Концерт – будто вспышка. Одна песня за другой. Но я не чувствую усталости. Мой голос подобно свету взрывает ночную тьму.
И мне кажется, что во мне живет солнце.
Глава 24
Воздушный корабль, парящий над крышами
Чтобы увидеть рассвет, нужно пережить ночь.
Дастин наблюдает за концертом из удобной, но высоко расположенной ВИП-ложи.
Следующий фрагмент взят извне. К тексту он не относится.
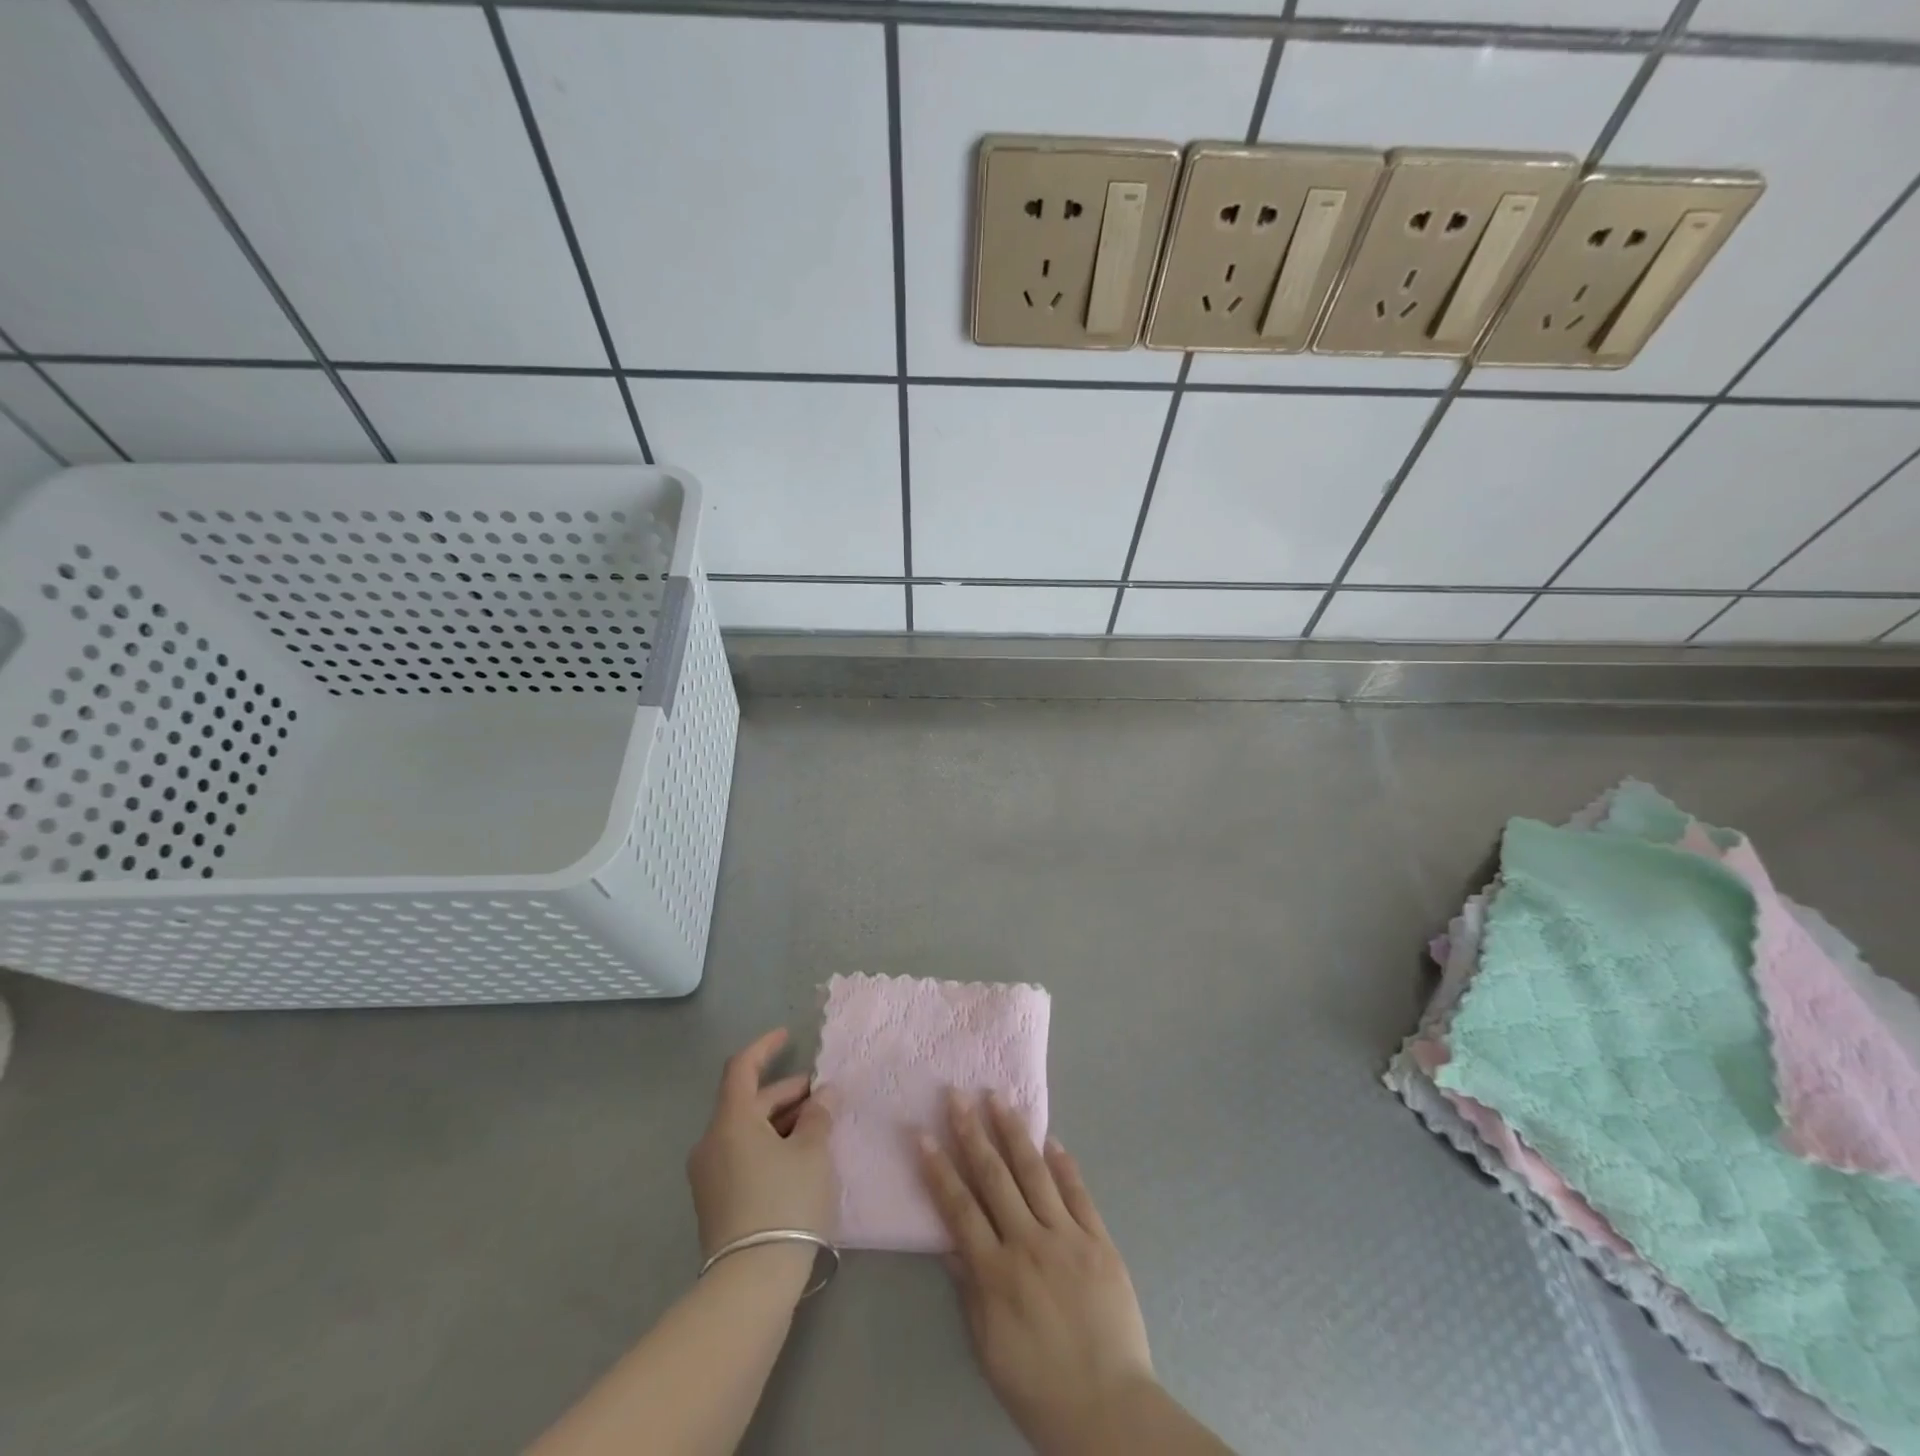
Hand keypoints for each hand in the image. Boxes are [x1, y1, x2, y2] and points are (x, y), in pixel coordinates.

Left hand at [686, 1029, 835, 1260]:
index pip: (742, 1067)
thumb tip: (823, 1095)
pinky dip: (769, 1146)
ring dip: (780, 1122)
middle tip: (822, 1096)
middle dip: (786, 1094)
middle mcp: (712, 1142)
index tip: (787, 1036)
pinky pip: (742, 1156)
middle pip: (748, 1102)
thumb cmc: (784, 1203)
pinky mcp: (715, 1202)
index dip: (765, 1047)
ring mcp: (709, 1175)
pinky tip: (799, 1159)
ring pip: (746, 1131)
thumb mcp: (812, 1152)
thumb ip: (818, 1116)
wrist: (750, 1284)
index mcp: (731, 1120)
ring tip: (817, 1127)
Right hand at [919, 1090, 1156, 1454]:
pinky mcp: (1099, 1240)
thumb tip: (950, 1243)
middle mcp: (1029, 1244)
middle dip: (972, 1132)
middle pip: (994, 1177)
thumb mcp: (989, 1348)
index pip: (959, 1208)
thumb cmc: (1040, 1387)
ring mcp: (1067, 1237)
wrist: (1110, 1411)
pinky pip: (1078, 1193)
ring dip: (1014, 1132)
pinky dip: (1063, 1164)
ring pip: (1035, 1173)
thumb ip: (970, 1290)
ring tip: (999, 1097)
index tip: (923, 1133)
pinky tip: (1051, 1139)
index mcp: (997, 1273)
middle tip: (957, 1095)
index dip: (939, 1169)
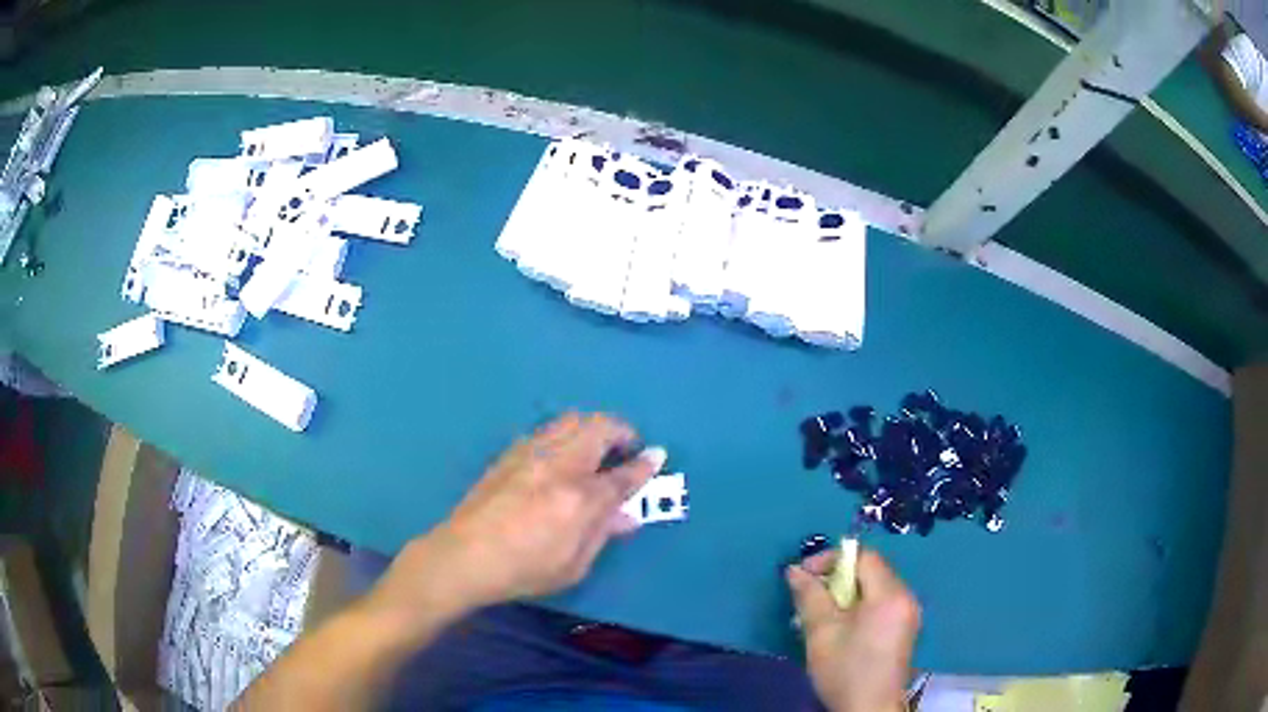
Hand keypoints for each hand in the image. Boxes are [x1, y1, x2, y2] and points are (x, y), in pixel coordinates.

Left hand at [375, 413, 664, 626]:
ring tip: (596, 446)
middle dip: (621, 431)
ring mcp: (532, 454)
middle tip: (626, 448)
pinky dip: (566, 433)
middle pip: (598, 428)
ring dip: (593, 427)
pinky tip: (562, 455)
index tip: (658, 455)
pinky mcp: (510, 454)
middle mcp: (559, 466)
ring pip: (571, 420)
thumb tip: (627, 514)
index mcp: (580, 499)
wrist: (463, 556)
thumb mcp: (573, 565)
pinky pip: (548, 430)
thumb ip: (602, 533)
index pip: (623, 475)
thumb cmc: (523, 570)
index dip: (645, 465)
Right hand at [787, 548, 920, 711]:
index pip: (863, 556)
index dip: (832, 559)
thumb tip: (795, 570)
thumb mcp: (821, 632)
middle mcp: (906, 596)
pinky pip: (882, 603)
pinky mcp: (905, 629)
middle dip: (838, 577)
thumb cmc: (845, 670)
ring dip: (847, 593)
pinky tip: (842, 627)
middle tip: (810, 595)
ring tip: (821, 613)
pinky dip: (860, 606)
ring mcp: (908, 613)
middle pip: (871, 570)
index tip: (805, 575)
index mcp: (890, 594)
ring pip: (875, 588)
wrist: (869, 709)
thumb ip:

В этом небольшом отсеке с комфортными креслами, столиком и баром он находится в гордом одиночестве – одно место занимает сам, на втором лежит букет прекрасных белых роз, который он купил для Санни.
Да, все стало на свои места. Та, чей голос сводил его с ума много лет, это она, его рыжее солнце, Франки с ямочками на щеках и задорным взглядом. Девчонка, от которой он теряет голову, едва лишь видит ее.
Диана Мунлайт просто использует ее. Она стоит на сцене – холодная и прекрасная, делая вид, что поет. Но на самом деле голос, от которого по рукам бегут мурашки, принадлежит Санни.
Дастин ненавидит несправедливость. Слишком часто он ее видел, когда еще не был звездой. И он намерен все исправить.
Если не он защитит глупую Санни, то кто?
Злость горит в нем ярким пламенем, но Дастин все же хороший актер – его лицо кажется совершенно спокойным. Он смотрит на то, как плавно и грациозно двигается на сцене Диана – она словно серебряная кошка, но не чувствует к ней прежнего тепла. Как она вообще до этого додумалась? Ей так хотелось стать знаменитой? Глупо. Как же глупо и отвратительно! А еще – страшно. Что должно быть в ее душе, если она решилась на это, какой грязной она должна быть?